После этого разговора я несколько дней был сам не свой: ранила мысль — почему я так мало знаю? Почему до сих пор — мне уже под двадцать — не умею самостоятельно мыслить? Вспомнилась встреча с отцом в тот день, 19 декабря 1939 года, когда он вернулся домой после тюрьмы. Он не выпускал меня из объятий, целовал и плакал, плакал горько, долго. Я бросился к своей первой, еще жиденькой, крохотной книжной полке — на ней стояло всего несколько книжек, — взял одну, потолще, и, радостный, счастливый, что могу это сделать, протянул папе: «Вот! Приготовил тебе подарок!», — уверенный, что эта книга доставит ему радость. Он прочел название «Краткий курс истории ВКП(б)» и, вздохнув, отложил в сторону. Он всегда был деликатен, промолчал и по поводу моего подарка, только опять заплакал.
До моего ухода в армию отец так и не рассказал мне свою тюремную историю.
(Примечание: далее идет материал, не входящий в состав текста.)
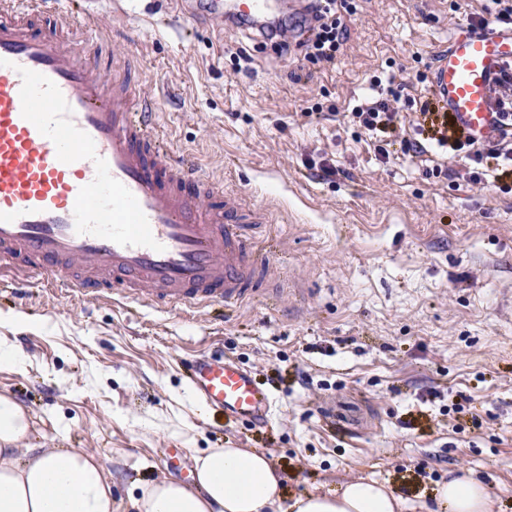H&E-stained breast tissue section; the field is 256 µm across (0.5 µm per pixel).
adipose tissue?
I'll return each instance as SVG.
<instances>
[{
	"mask_svg": "<svg viewBox=\"0 0 512 512\" xmlns=\"http://www.w3.org/2000/svg\"><path fill=\"white\" fill-rule=\"evenodd\" d=\"M25 410L0 394V512H113L112 482L94 455L19 447ZM194 481L142 487L137 512H276L280 480L268 456L246 448H209L194 456ZM448 512H492L485 484L454 476L437 490ZM405 502L375 480L358 479L333 495L308 493L293 512H406Z\"/></svg>",
	"mask_w": 512,
	"mask_h": 512,
	"instance_id": "adipose-tissue-1",
	"label": "adipose tissue"
}]
</instances>
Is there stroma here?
<instances>
[{"label":"stroma","mask_w":512,"mask_h":512,"mask_svg":"<svg viewBox=\"0 0 512 512\" xmlns=\"http://www.w3.org/2000/svg\"><path fill=\"white\" fill-rule=\"evenodd\" d=\"M113 2L90 6L112 26L103 61L135 55L159 131L267 208L256 236L279 291L219 318L38 287L21 308L0 277V338L27 360L0 367V393L31 417L19 447L98 456L114 512H136L144 484L188 480L206 448L265 453L281 512L359 478L438 512L437 485L465 472L512 512V193L469 183L463 158L437 178L399 153L381 162L350 121L390 70L432 89L449 34L488 0H358L330 67L190 20L174 0ZM198 349L273 392L269 424L197 407L180 363Z\"/></svg>","instance_id":"1"}]
</instances>
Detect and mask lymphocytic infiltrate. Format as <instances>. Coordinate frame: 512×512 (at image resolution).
I'll use <instances>...</instances> for the list:
<instances>
[{
    "mask_svg": "<svg viewBox=\"0 0 512 512\" xmlns=\"http://www.w3.org/2000/svg\"><path fill=\"white\" fill-rule=\"evenodd\" d=\"M310 19L301 25L297 45L304 48V58L313 64H334L347 36L345 16L357 12L356 0H311ZM406 80L389 79L379 98L355 106L351 112L357 128L376 139L375 150L381 160H389L391 145H399L403 154L422 159L430 146L444 154L465 156L473 168L466 179L480 184L486 172H493L497 188L512 193V71L503 73L497 95L501 106L498 136L485 144H475L453 128L447 112L439 110L429 93L410 97ZM413 108L415 119L404 120L402 107Z\"/></svg>",
    "mask_w": 512,
    "mask_h": 512,
    "instance_id": "f902f5d3",
    "label": "lymphocytic infiltrate"
}]
</instances>
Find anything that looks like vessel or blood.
<instances>
[{
	"mask_svg": "<svg viewBox=\"0 0 512 512\" xmlns=\"http://www.w3.org/2000/svg\"><path fill=\"white\" fill-rule=\"evenodd\" d=\"M208 19L262 26L281 0H206ZM110 28L58 0H0V270L71 300L120 299L157 311L221 310L271 273L252 234L265 212L176 154L135 97L131 64L97 63ZM512 65V27L457 28L433 83L457 129L495 134L494 89ZM198 402L251 424L270 419L272 394L235 361L185 363Z\"/></svg>",
	"mask_w": 512,
	"mask_h": 512,
	"instance_id": "b4317fda",
	"label": "vessel or blood"
}]
</instances>
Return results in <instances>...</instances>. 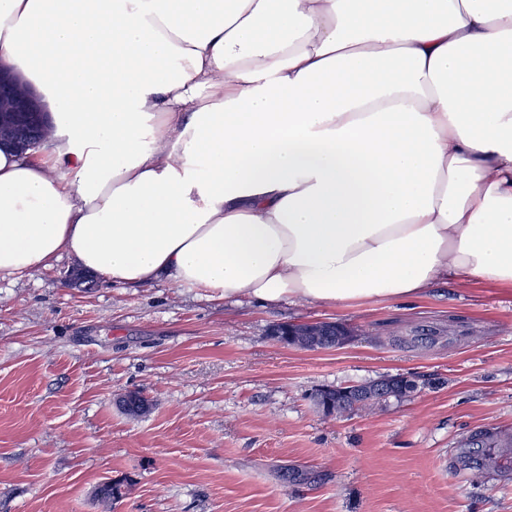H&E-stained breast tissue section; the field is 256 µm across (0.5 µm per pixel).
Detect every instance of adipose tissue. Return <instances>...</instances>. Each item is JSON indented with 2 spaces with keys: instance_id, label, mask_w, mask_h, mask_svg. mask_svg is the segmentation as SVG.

То ли он опасался за меня, то ли сам еще полностью не избавился от страха. Страх поразил все старшее поколение.
В разрешенный день я отправился в библиотеку один, без Юрки, — он не смог пойти. Но вот досада, на дверях библиотеки висело объявление: «Санитарный день». Попробовал открыть дверь и не ошибся. Зина сидела, как обычно, за своим столиком, в черном халате, надетом поверх формы. Мы встретились взглядами, и я понял, что она рада, ждала меня. Смущенный, я начал извиняться, благодарить за прием в нерабочее время, и как-то случилось, что я осмелился — притронулся к ее руке. Волнение охватило меня. Зина молча смотрела мне в глаза. Смущенный, я быстро-быстро заговорил:
— Зина, как вы думаете, почему нам, курсантам, не выдают учебники по истории военного искусства, разве командиру взвода не положено знать, как побеждали русские полководцы?.. — Она все так же молча смотрела на меня. Пришлось продолжить: — Я уж не говорю о материалах по нынешней войне. Нет совсем ничего! Ведь нужно понять, в чем причины успехов их армии в Польше и во Франции! О разгроме немцев под Москвой — тоже никакой литературы! И командиры от обсуждения уходят, учат все на один лад: «Делай, как я!»
Она наконец-то заговорила, но понесла такое, что у меня потемнело в глазах, а сердце забилось от страха:
— Ты восхищался количеством книг в библиотеке. Так вот! Это лишь жалкие остатки. Я работаю здесь с тридцать восьмого, в те времена по три раза в день сюда прибегал комбриг — начальник училища, запирал дверь на ключ, хватал с полок книгу за книгой и командовал: «Эту — в печь! Эту — изъять из общего пользования и без моего разрешения никому не выдавать!»